WHAT YOU SHOULD DO: Write out exactly the lines of the entries below from the one holding "50: (494, 107, 8.22)" to the one holding "63: (991, 31, 4.86)", inclusive, and leave out all other lines.

Data extracted from a collection:

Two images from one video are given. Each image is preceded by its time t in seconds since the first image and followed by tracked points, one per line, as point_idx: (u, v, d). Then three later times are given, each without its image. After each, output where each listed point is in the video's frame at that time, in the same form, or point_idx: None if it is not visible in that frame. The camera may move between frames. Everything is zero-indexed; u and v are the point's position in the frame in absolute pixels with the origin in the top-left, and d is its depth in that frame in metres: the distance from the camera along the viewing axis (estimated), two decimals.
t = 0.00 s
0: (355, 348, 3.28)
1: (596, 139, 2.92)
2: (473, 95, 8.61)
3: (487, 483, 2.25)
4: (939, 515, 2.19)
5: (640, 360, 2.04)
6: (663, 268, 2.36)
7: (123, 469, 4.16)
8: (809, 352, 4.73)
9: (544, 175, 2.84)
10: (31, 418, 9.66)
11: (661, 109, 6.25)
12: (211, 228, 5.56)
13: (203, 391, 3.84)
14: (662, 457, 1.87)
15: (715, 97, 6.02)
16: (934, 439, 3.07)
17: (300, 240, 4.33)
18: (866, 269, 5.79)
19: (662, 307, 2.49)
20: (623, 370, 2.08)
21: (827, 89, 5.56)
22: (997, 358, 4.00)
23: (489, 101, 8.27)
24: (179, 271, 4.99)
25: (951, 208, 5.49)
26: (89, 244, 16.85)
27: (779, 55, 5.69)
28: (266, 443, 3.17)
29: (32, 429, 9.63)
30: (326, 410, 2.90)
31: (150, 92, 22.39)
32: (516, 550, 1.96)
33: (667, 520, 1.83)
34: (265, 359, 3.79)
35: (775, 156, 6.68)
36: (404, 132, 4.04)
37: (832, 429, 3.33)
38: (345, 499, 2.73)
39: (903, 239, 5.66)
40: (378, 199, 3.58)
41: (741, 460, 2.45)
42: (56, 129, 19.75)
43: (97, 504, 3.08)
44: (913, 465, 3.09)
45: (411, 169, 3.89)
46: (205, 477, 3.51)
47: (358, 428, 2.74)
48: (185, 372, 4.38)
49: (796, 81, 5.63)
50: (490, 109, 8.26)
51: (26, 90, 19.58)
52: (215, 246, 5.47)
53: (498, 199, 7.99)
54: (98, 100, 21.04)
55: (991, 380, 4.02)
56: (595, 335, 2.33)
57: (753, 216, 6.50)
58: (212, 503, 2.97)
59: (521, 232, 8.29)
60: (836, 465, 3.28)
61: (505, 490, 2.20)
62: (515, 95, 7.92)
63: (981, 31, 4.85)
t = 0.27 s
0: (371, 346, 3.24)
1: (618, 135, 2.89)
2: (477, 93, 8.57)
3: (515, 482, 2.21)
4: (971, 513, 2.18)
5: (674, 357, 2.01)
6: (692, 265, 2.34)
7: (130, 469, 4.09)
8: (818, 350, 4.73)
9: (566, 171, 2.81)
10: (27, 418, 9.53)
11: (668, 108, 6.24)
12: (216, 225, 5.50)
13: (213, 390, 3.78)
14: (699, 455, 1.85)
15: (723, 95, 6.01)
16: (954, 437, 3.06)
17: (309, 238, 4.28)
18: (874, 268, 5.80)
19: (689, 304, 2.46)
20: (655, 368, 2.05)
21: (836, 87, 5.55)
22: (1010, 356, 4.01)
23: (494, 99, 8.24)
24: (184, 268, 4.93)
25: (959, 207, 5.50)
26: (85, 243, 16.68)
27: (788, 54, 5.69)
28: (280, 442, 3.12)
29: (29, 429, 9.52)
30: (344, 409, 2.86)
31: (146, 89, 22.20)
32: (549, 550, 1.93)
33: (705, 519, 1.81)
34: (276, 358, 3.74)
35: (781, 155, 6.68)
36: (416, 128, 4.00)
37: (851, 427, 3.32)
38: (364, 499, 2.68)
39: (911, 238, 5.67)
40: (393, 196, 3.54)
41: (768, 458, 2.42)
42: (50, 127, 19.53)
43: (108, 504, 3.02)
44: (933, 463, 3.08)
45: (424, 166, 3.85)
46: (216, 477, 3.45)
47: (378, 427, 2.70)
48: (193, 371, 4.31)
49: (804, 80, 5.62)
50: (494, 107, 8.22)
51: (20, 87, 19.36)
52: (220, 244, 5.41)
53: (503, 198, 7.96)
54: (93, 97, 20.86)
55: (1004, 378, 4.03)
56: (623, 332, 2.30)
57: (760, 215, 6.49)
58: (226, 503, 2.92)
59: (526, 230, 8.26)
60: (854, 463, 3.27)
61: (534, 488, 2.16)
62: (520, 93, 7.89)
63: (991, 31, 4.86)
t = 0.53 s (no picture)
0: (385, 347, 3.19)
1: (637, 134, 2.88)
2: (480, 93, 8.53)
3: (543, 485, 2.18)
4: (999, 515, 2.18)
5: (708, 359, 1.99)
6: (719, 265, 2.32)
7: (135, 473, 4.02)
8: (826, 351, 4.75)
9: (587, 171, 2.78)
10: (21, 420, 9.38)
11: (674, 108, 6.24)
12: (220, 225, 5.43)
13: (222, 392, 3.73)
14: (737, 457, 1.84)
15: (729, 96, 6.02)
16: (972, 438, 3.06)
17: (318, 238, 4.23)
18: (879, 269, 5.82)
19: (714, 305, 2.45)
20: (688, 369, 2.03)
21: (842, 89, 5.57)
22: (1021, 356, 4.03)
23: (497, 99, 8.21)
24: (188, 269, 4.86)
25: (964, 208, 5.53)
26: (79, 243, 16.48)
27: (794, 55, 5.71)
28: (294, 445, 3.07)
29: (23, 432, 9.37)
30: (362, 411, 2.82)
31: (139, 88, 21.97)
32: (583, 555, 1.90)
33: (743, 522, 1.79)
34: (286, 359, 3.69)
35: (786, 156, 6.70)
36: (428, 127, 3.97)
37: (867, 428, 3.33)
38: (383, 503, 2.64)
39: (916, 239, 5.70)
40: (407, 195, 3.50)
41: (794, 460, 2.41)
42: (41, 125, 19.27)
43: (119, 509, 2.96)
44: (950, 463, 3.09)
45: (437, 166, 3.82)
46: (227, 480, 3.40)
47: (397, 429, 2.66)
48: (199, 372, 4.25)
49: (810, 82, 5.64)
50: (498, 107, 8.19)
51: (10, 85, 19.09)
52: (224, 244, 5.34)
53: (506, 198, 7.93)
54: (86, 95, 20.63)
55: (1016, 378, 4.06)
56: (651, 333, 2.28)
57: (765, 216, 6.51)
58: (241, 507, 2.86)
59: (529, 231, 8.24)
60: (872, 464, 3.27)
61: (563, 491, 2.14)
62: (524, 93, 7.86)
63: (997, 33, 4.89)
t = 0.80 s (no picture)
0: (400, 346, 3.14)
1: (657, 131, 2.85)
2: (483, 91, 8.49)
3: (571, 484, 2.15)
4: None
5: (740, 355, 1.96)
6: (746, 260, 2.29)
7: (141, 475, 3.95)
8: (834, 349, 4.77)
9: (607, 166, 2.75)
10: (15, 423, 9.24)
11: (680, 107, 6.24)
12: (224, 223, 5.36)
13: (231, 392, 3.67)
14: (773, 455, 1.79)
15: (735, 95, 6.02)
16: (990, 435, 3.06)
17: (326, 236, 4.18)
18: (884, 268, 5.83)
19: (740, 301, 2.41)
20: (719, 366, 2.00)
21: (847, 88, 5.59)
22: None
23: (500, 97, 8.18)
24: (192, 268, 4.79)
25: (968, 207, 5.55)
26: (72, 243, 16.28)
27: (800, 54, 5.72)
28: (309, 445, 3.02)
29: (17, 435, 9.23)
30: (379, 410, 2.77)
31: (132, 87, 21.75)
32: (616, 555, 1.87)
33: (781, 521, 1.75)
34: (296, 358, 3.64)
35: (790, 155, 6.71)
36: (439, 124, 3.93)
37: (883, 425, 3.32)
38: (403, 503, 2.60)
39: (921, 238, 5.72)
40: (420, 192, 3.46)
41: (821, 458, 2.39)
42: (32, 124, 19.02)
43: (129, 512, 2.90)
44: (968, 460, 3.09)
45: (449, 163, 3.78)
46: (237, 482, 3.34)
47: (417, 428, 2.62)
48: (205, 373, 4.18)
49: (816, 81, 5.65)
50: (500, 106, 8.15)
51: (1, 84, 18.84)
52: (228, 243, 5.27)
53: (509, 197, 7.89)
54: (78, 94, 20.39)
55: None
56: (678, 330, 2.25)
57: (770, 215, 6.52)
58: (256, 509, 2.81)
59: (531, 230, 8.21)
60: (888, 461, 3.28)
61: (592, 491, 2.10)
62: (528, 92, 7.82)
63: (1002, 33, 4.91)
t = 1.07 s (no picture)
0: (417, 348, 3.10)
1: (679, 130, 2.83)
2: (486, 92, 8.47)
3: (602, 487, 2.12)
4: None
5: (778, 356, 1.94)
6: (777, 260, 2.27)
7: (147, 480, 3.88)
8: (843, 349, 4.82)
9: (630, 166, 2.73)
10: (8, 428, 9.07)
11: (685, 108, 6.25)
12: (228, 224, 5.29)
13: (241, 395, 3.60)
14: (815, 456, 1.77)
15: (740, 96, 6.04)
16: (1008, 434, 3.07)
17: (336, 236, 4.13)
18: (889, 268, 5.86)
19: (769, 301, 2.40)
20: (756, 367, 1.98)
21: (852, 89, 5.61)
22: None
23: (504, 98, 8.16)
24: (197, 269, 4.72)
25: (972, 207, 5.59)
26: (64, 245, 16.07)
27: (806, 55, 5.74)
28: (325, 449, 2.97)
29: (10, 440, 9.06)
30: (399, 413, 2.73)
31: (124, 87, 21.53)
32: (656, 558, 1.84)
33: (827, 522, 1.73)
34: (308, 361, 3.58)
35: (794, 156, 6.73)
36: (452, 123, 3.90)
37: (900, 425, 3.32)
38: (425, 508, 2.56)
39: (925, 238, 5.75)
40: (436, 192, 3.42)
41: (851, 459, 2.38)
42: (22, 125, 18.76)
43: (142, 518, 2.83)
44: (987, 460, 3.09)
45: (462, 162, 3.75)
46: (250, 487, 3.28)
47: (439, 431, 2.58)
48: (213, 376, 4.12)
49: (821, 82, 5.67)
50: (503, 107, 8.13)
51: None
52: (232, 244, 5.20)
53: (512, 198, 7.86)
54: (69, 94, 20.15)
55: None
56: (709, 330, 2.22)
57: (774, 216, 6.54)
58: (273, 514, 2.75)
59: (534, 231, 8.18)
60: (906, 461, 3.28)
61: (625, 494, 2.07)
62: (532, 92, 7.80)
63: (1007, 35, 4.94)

OUTPUT:
50: (494, 107, 8.22)
51: (20, 87, 19.36)
52: (220, 244, 5.41)
53: (503, 198, 7.96)
54: (93, 97, 20.86)
55: (1004, 378, 4.03)
56: (623, 332, 2.30)
57: (760, 215, 6.49)
58: (226, 503, 2.92)
59: (526, 230, 8.26)
60: (854, 463, 3.27)
61: (534, 488, 2.16)
62: (520, 93, 7.89)
63: (991, 31, 4.86)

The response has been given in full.